GIVEN EXERCISE 1:
Copy the following journal excerpt on the Harang discontinuity word for word.

EXCERPT TO READ:
▬▬▬▬▬▬▬▬▬▬
International Journal of Geomagnetism and Aeronomy
Published by the American Geophysical Union
Vol. 1, No. 1, April 1998
On a new interpretation of the "Harang discontinuity"
V. A. Popov and Ya. I. Fel'dshtein
Institute of Terrestrial Magnetism, Ionosphere, and Radio
Wave Propagation, Troitsk, Moscow Region, Russia
Abstract
Introduction
Experimental Data and Calculation Procedure for Auroral Electrojets
Distribution of Magnetic Disturbance Vectors During a Substorm
Auroral Electrojet Structure
Discussion
Main Results
Acknowledgements
References
Investigations of the geomagnetic field variations in the
region of the "Harang discontinuity" during the magnetospheric
substorm on September 19, 1986, were carried out. Viking satellite
data showed that during the active substorm phase the highest
intensities of the current within the split electrojet fell on the
poleward and equatorward boundaries of the auroral oval. The
westward electrojet in the evening sector to the pole of the
eastward electrojet is not an isolated structure, but an extension
of the westward current to the region of the auroral bulge. This
current covers the longitudinal region from the local morning to
evening hours, crosses the midnight meridian and is projected on the
boundary of the central plasma sheet in the magnetotail on each side
of midnight.
During a whole century (since the end of the last one) it was
assumed that auroras occur most frequently along the auroral zone
aligned with the geomagnetic latitude of 67o.
▬▬▬▬▬▬▬▬▬▬
GIVEN EXERCISE 2:
Reproduce the clock-time records below word for word, but leave the pictures out of your answer.
▬▬▬▬▬▬▬▬▬▬
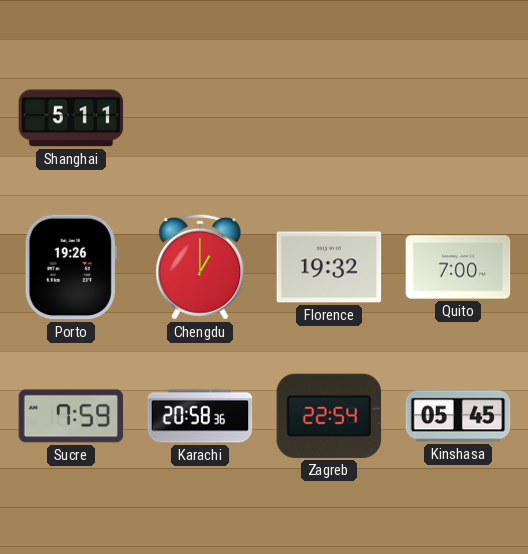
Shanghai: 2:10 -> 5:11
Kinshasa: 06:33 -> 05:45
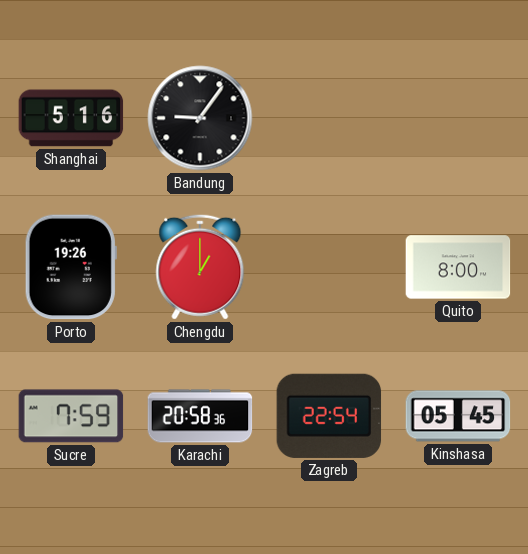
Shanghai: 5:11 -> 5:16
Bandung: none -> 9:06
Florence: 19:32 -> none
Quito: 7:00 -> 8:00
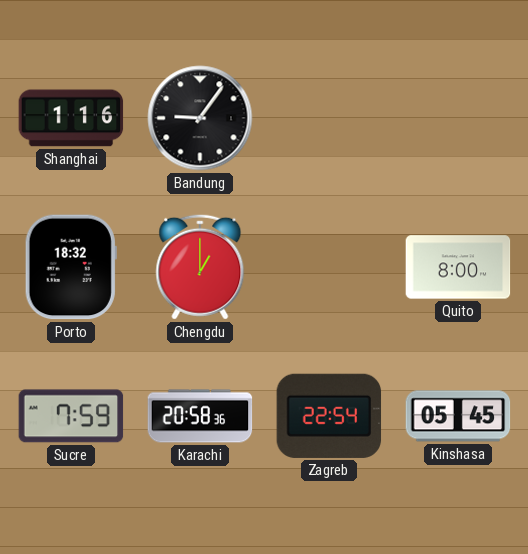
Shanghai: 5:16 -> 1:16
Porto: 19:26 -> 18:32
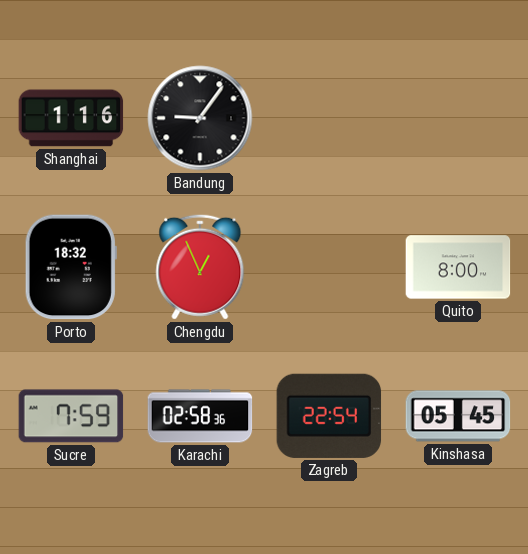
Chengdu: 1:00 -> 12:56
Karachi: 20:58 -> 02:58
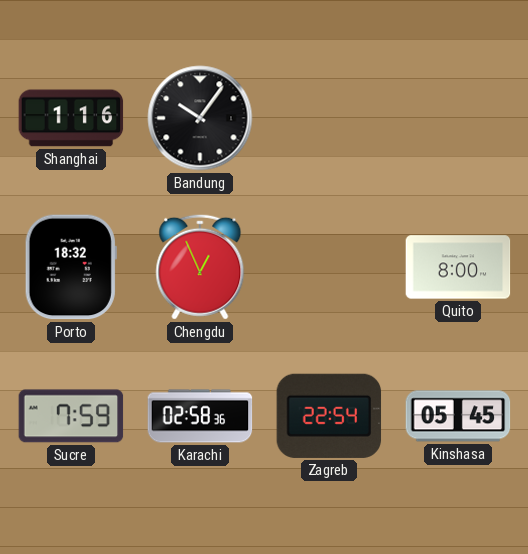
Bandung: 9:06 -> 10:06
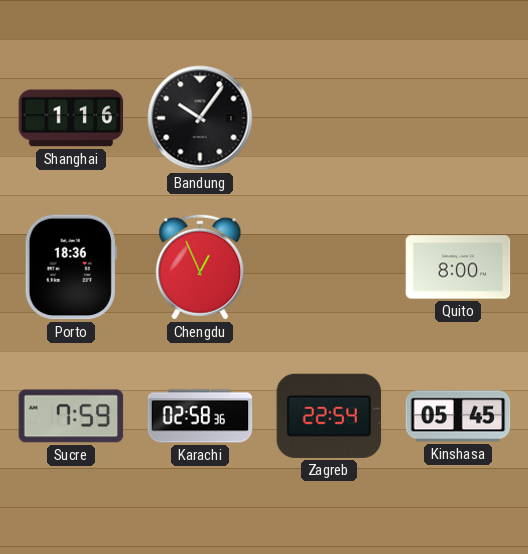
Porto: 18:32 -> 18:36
▬▬▬▬▬▬▬▬▬▬
FULL ANSWER 1:
International Journal of Geomagnetism and Aeronomy
Published by the American Geophysical Union
Vol. 1, No. 1, April 1998
On a new interpretation of the "Harang discontinuity"
V. A. Popov and Ya. I. Fel'dshtein
Institute of Terrestrial Magnetism, Ionosphere, and Radio
Wave Propagation, Troitsk, Moscow Region, Russia
Abstract
Introduction
Experimental Data and Calculation Procedure for Auroral Electrojets
Distribution of Magnetic Disturbance Vectors During a Substorm
Auroral Electrojet Structure
Discussion
Main Results
Acknowledgements
References
Investigations of the geomagnetic field variations in the
region of the "Harang discontinuity" during the magnetospheric
substorm on September 19, 1986, were carried out. Viking satellite
data showed that during the active substorm phase the highest
intensities of the current within the split electrojet fell on the
poleward and equatorward boundaries of the auroral oval. The
westward electrojet in the evening sector to the pole of the
eastward electrojet is not an isolated structure, but an extension
of the westward current to the region of the auroral bulge. This
current covers the longitudinal region from the local morning to
evening hours, crosses the midnight meridian and is projected on the
boundary of the central plasma sheet in the magnetotail on each side
of midnight.
During a whole century (since the end of the last one) it was
assumed that auroras occur most frequently along the auroral zone
aligned with the geomagnetic latitude of 67o.

FULL ANSWER 2:
Shanghai: 2:10 -> 5:11
Kinshasa: 06:33 -> 05:45
Shanghai: 5:11 -> 5:16
Bandung: none -> 9:06
Florence: 19:32 -> none
Quito: 7:00 -> 8:00
Shanghai: 5:16 -> 1:16
Porto: 19:26 -> 18:32
Chengdu: 1:00 -> 12:56
Karachi: 20:58 -> 02:58
Bandung: 9:06 -> 10:06
Porto: 18:32 -> 18:36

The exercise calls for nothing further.